CDU-Tweet zu „grünem Faschismus”: Quod licet iovi non licet bovi…

oder: Warum moralisch vermeintlich Höherstehende sich jeden irrwitzigen Vorwurf erlauben können, moralische “Untermenschen“ aber nicht...

Brandenburgische CDU-Abgeordnete Saskia Ludwig: Verstoß gegen das Faschismusvorwurf-Monopol (Foto:Imago)

In einem Tweet bezeichnete die Brandenburger CDU-Landtagsabgeordnete Saskia Ludwig zutreffend und präzise den problematischen Ablass-Irrsinn mit CO2-Rationierung als “Faschismus mit grünem Antlitz“. Der Backlash des linksgrünen Medienkartells ließ nicht lange auf sich warten; mittlerweile „distanzierte“ sich Ludwig leider schon wieder von ihrer deutlichen Einordnung. Nun ist schon lange bekannt, dass der längst überwunden geglaubte gedankliche Ansatz des Ablasshandels – damals wie heute – auf deutlich faschistoiden Grundlagen aufbaut. Zu diesem haltlosen Unfug versteigt sich seit Jahren bereits der in Fachkreisen umstrittene ehemalige Leiter des staatsfinanzierten Potsdam-Instituts für Klimafolgenforschung (PIK), Hans Joachim Schellnhuber. Auf dessen Forderung nach einem Ablasshandel für CO2 (Ansage! berichtete hier und hier) hatte sich Ludwigs Tweet bezogen.

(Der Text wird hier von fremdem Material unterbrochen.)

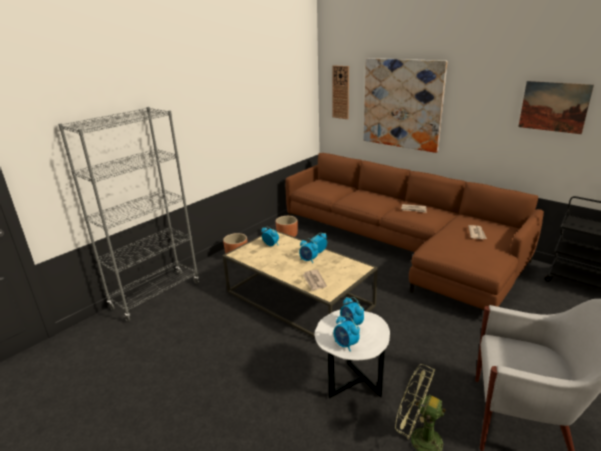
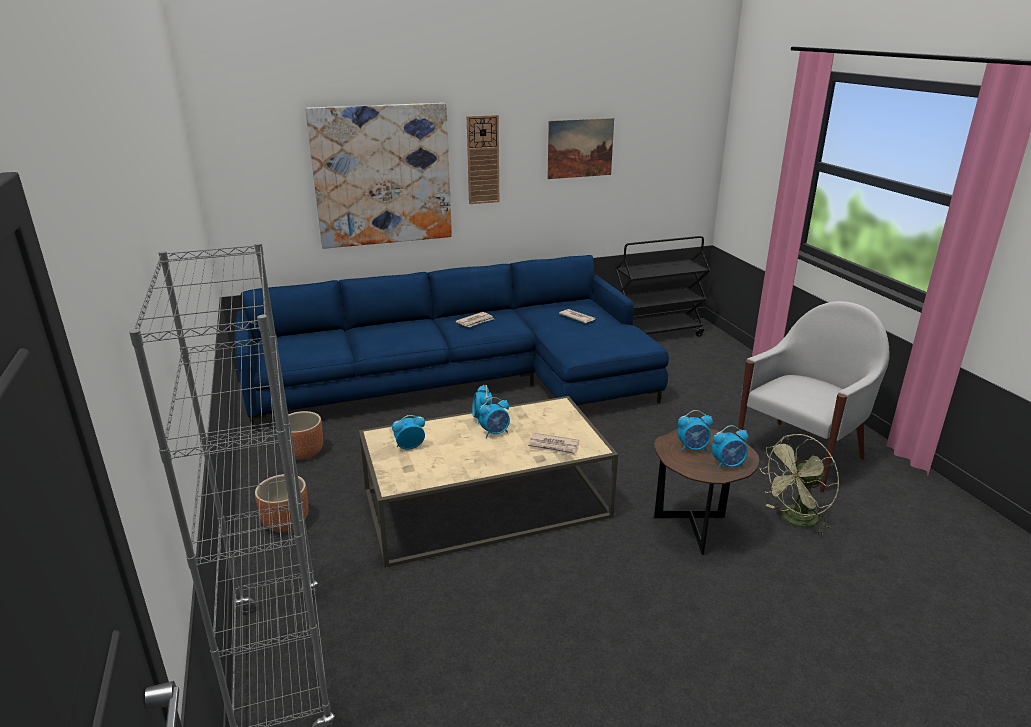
camera: 60 degrees left, 0 degrees up
brown sofa [285,153,544,311] -> blue sofa [235,255,669,432]
white side table [314,309,390,398] -> brown side table [654,428,760,555]
wall clock [332,65,349,119] -> wall clock moved to [467,115,499,204]

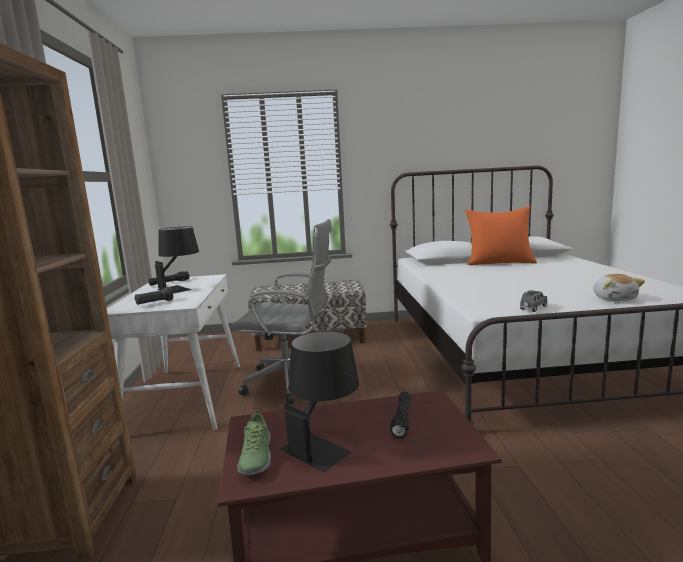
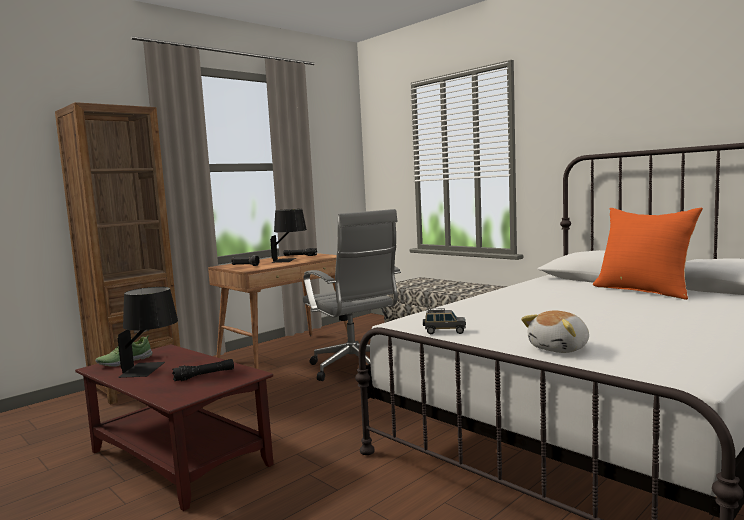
camera: 50 degrees right, 5 degrees down
white desk [107,274,240,430] -> brown desk [208,253,348,369]

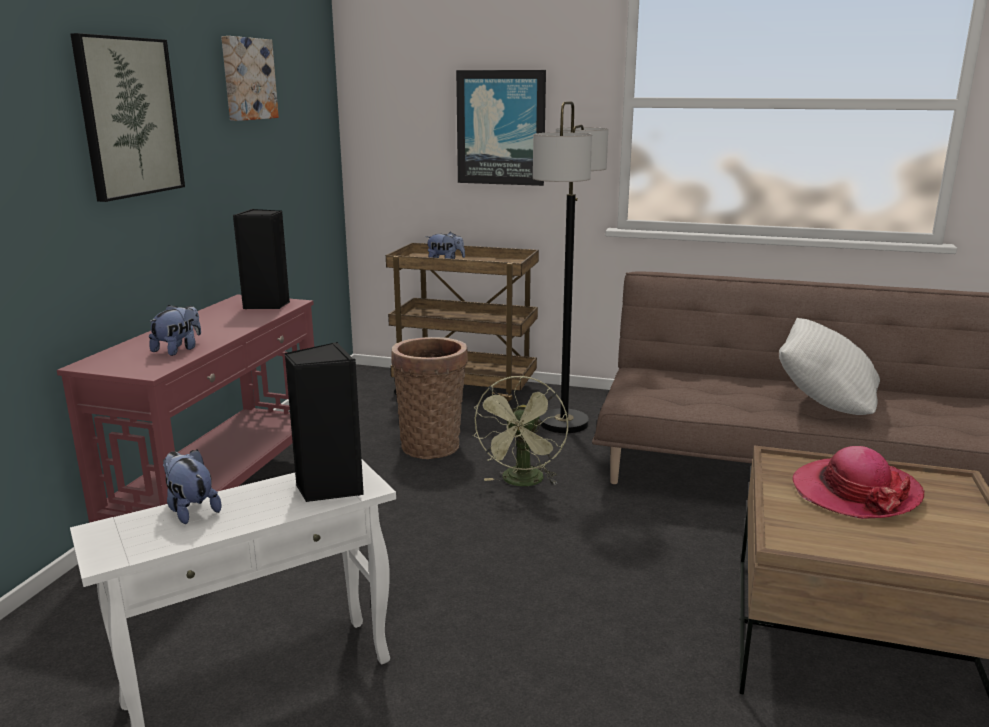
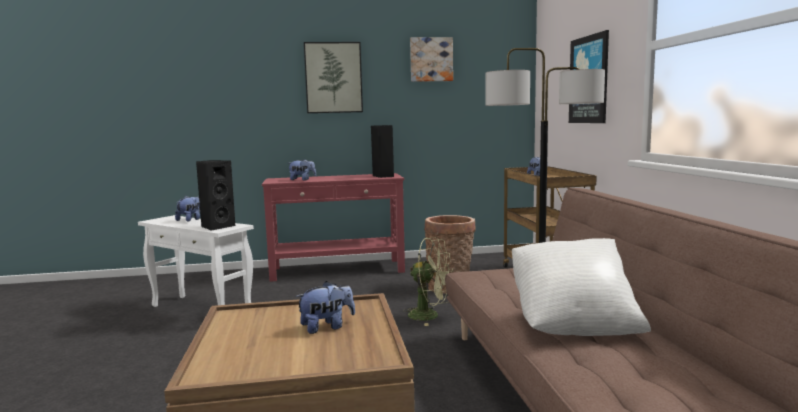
camera: 65 degrees right, 10 degrees down
green fan [472,376,568,486] -> green fan turned 150 degrees counterclockwise [403,237,453,326]
hat [792,446,924,519] -> plush toy [295,281,355,334]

Die Reaktionen darauf waren natürlich erwartbar – obwohl sie dennoch einmal mehr ernüchternd stimmen und schlimme Befürchtungen wecken. Die grüne Brandenburgische Landeschefin Julia Schmidt pawlowte etwa erwartbar, Ludwigs Einlassung stelle eine „geschichtsvergessene Entgleisung“ dar und sei „ein widerlicher Versuch… am äußeren rechten Rand zu fischen, ohne an die Opfer des Faschismus zu denken”. Es sind die üblichen Wortschablonen stalinistisch geprägter Agitprop-Politschulen. Merke: Wer oder was in diesem Land als Faschismus bezeichnet werden darf, bestimmt das linke Meinungskartell. Als 2019 beispielsweise ein Meininger Gericht urteilte, dass die Stadt Eisenach einer Gegendemonstration zu einer AfD-Veranstaltung nicht untersagen dürfe, den Fraktionsvorsitzenden der AfD im Thüringer Landtag, Björn Höcke, auf einem Plakat als „Faschisten” zu bezeichnen, kann ich mich nicht erinnern, dass Frau Schmidt (und etliche weitere Protagonisten, die jetzt gegen Ludwig Sturm laufen) empört den Zeigefinger erhoben hätten, um eine „widerliche” und “geschichtsvergessene Entgleisung” der Anti-Höcke-Gegendemonstranten zu beanstanden, mit der versucht worden sei, am „äußersten linken Rand zu fischen, ohne an die Opfer des Faschismus zu denken”…

Manche sind gleicher

Die Frage muss an dieser Stelle erlaubt sein, ob nun einer auf Platz 17 einer parteiinternen Liste über die Partei in den Landtag gewählten Person wie Julia Schmidt die Kompetenz zusteht, über andere – naturgegeben auch teilweise konträre – Meinungen urteilen zu können? Wenn ja, dann möchte ich gerne wissen, auf welcher Grundlage eine subalterne Politikerin der Grünen, die bekanntlich ja 1979/1980 unter anderem auch von Altnazis (also echte, mit einstigem Parteibuch der NSDAP!) mitgegründet wurden, über Faschismus urteilt. Im alten Rom gab es einen entlarvenden Sinnspruch: “Quod licet iovi non licet bovi!”, wörtlich: „Was Jupiter ziemt, ziemt nicht dem Rindvieh”. Sinngemäß angewandt bedeutet dies, dass manche „gleicher” sind und dass Äußerungen und Handlungen, die dem einen erlaubt – oder von einigen entscheidenden Akteuren sogar gewünscht – sind, einem anderen noch lange nicht durchgehen gelassen werden. Die sechs lateinischen Worte bezeichnen, kurz gesagt, das exakte Gegenmodell unserer Rechtsstaatlichkeit.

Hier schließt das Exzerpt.